Friday, February 26, 2010

Where You Thirsty Types Might Want to Stay in Normandy.

We heard about the Ferme du Pressoir from a friend, who read about it in Rick Steves. That Rick Steves, he tends to be good for business. He also tends to be dead-on right. This was a great place.

It wasn't just Odile, the jolly matron who kept us well plied with chocolate croissants, coffee, and omelets made with eggs fresh from her farm. Neither was it the typically rustic decor, comfy beds, or fire-hydrant-strong water pressure in the showers.

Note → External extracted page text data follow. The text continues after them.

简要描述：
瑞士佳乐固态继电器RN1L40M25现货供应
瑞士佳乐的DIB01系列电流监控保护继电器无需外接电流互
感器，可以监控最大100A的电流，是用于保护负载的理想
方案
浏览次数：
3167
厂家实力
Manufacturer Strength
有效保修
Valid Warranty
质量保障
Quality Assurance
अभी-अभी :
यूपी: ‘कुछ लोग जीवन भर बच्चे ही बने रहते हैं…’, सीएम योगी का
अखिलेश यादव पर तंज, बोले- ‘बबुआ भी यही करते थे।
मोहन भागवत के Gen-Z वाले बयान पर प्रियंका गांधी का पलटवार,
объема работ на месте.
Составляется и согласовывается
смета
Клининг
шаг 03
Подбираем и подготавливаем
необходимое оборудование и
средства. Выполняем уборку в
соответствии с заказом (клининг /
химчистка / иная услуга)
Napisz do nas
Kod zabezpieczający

Nor the handy proximity to Bayeux and its tapestry, the D-Day beaches, or stunning Mont St-Michel.

No, my favorite part, naturally, was the unlabeled bottles of cider, made right there on the farm, that kept reappearing in the fridge night after night. We were there three evenings, and only on the first did we make the mistake of eating out. Why go to a restaurant when you can cover your B&B table in funky local cheeses — Livarot, Pont-L'Évêque, Camembert and Neufchâtel — slather them across some crusty bread and wash it down with all that dry, floral cider? (Self-catering is an underrated art, by the way.)

We didn't want to leave. But Odile made it slightly easier by handing me another unlabeled bottle on the way out.

Pictured: Grandpa Willard and a bounty of pain au chocolat study up on their WWII history.